Гиды в массовом порядке заносили в свои отчеты малейший намек любого иностранца на недостатки советской системы, включая сферы культуры и повседневности, — отчасти потому, что для них это было формой политической страховки: они должны были показать, что смягчали подобную критику, и пояснить, как именно. Исключения лишь подтверждали правило. Например, когда американский режиссер Герберт Биберман (который в эпоху Дж.Р. Маккарти был брошен в тюрьму в числе «голливудской десятки» и внесен в 1947 году в черный список за отказ отвечать на вопросы Комиссии по антиамериканской деятельности палаты представителей Конгресса) посетил СССР в 1927 году, он проделал целое турне по советским театрам, встречаясь с артистами и режиссерами. Тут он и высказал свой взгляд на то, что советское искусство плаката «стоит не на должной высоте». Гид-переводчик Гальперин (еврей 1905 года рождения, беспартийный студент 2-го Московского университета, тем не менее твердо придерживавшийся нужной политической позиции как член редколлегии журнала «Красный студент») не указал в отчете, при каких обстоятельствах и почему он не возражал на данное безвредное, однако негативное замечание. Это вызвало появление на полях отчета большого вопроса, начертанного синим карандашом ответственного чиновника ВОКСа{149} (и, скорее всего, дальнейшее расследование). Гораздо чаще гиды прилагали огромные усилия, чтобы показать, как они исправляют «неверные» представления иностранцев. К тому же содержание всех политических разговоров тщательно фиксировалось, как, например, дискуссия одного американского журналиста с Луначарским, который уверял собеседника, что советская цензура вовсе не так жестока, как считается за рубежом, и борется в основном с порнографией{150}. Когда отец и сын Кениги из Цинциннати отправились вместе с гидом Н. Гейманом на экскурсию в Музей Ленина и на фарфоровый завод в сентябре 1927 года, они поражались не только «большому количеству нищих и беспризорных в Москве», но и речам гида, превозносившего «те меры, которые предпринимает для борьбы с беспризорностью» государство.
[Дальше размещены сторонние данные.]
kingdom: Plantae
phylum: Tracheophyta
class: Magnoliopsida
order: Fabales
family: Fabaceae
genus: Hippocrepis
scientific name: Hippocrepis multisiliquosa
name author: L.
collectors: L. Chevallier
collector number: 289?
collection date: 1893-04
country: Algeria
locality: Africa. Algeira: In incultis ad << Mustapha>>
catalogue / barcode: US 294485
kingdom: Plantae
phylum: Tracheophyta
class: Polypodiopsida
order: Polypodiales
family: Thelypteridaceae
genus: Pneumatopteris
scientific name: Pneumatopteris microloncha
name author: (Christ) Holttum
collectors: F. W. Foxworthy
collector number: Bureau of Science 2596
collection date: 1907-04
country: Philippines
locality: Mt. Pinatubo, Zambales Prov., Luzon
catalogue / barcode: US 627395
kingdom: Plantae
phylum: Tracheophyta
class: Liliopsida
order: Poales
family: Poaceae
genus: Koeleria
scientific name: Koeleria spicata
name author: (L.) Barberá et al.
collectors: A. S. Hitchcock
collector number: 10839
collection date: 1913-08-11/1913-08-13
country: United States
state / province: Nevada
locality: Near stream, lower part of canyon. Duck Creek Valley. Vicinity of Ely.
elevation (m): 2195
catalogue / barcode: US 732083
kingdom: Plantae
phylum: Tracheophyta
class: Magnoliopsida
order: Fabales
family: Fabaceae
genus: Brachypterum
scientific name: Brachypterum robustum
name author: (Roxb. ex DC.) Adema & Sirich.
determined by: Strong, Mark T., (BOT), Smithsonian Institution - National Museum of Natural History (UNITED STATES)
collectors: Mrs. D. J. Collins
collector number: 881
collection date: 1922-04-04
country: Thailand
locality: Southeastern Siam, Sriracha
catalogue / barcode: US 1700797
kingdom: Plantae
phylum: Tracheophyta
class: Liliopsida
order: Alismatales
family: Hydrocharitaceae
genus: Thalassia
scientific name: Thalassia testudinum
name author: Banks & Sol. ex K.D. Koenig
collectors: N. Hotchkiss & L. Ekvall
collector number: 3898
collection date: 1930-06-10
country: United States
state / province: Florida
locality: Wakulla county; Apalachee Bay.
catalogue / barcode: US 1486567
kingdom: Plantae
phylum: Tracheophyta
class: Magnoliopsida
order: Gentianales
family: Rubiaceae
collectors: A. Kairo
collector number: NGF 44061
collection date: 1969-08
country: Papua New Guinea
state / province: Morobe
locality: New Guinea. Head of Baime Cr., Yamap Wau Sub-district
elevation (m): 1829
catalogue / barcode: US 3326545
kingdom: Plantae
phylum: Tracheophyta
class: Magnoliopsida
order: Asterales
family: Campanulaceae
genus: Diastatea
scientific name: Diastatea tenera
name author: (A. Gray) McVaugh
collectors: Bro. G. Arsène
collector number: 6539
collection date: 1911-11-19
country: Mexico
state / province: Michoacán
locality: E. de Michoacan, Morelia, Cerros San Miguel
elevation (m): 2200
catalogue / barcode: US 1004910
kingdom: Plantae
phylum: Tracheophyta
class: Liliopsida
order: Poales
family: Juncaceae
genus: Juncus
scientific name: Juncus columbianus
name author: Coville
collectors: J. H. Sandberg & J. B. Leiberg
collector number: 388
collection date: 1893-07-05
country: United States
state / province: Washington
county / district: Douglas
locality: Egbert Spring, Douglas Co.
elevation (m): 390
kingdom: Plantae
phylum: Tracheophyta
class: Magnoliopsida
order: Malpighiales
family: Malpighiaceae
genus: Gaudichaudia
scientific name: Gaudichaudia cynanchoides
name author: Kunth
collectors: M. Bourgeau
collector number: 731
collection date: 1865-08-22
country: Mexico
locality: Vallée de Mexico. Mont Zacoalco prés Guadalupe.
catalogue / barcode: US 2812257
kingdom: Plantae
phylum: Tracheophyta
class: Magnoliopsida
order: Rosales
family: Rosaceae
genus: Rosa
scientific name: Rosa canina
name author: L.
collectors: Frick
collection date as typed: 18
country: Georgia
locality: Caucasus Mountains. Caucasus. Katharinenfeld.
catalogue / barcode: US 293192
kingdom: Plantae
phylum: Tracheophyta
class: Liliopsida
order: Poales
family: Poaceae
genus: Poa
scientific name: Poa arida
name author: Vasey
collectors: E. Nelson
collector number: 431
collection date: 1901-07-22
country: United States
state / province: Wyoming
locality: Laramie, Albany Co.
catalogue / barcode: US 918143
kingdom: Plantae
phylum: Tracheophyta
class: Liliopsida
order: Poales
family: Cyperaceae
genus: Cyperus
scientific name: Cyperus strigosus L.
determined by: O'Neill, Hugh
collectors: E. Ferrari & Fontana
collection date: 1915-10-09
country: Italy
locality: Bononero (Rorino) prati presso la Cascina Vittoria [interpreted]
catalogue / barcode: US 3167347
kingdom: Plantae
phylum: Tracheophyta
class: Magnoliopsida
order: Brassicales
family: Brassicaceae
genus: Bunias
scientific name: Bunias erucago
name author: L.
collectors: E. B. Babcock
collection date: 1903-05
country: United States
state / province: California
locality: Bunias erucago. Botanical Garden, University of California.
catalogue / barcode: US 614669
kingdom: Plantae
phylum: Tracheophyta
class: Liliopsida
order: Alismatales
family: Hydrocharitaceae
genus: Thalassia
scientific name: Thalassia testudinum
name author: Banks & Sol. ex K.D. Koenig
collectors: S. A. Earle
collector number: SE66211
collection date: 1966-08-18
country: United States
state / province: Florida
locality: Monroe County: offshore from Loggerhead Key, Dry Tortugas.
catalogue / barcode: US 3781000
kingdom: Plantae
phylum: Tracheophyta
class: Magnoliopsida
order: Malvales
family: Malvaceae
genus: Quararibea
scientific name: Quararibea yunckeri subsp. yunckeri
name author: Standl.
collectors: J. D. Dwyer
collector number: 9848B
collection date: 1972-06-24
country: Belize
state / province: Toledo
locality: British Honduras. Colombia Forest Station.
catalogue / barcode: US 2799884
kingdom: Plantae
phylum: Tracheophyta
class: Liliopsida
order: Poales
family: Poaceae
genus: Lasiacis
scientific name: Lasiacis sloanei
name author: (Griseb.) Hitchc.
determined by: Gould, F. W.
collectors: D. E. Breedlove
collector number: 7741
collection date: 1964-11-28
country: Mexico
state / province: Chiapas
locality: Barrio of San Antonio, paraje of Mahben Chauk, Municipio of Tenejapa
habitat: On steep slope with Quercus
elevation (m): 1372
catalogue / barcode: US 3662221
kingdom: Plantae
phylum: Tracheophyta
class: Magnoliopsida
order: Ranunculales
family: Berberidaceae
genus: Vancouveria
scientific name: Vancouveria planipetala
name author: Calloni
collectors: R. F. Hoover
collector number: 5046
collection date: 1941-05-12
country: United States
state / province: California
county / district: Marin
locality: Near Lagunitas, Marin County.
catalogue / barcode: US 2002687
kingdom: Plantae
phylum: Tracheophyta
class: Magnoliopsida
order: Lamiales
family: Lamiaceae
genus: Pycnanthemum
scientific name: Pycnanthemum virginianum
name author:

Характеристики, данные гидами, наводят на мысль, что позитивное выражение политического сочувствия со стороны гостя могло связываться с высокой оценкой уровня его культурности:

Должен отметить чрезвычайно симпатичное отношение м-ра Кенига к Советской России… Вообще м-р Кениг и его отец производят впечатление весьма культурных людей… Вопросы, задаваемые ими, показывают серьезный интерес, проявляемый к [социалистическому] Строительству в СССР{151}.

Отчеты гидов являлись особой формой надзора за действиями и высказываниями их подопечных. Но также составление этих документов было частью более масштабного проекта по сбору информации и созданию досье на наиболее интересных из иностранных визитеров. Отчеты нумеровались и систематизировались по именам гидов и принимаемых иностранцев, дневники Отдела по приему иностранцев ВОКСа содержали ряд перекрестных ссылок с отчетами гидов. Картотека иностранцев была составлена в алфавитном порядке. В 1929 году данный каталог характеризовался как база данных, включавшая информацию о том, что иностранцы видели в СССР, об их интересах и разговорах и, конечно, характеристики на визитеров{152}. Как мы увидим далее, основные усилия чиновников и референтов ВОКСа (а также всей системы партии-государства, работавшей с западным общественным мнением) были направлены на отслеживание того, насколько благоприятными или негативными для СССР были публикации путешественников, появлявшиеся после их возвращения домой.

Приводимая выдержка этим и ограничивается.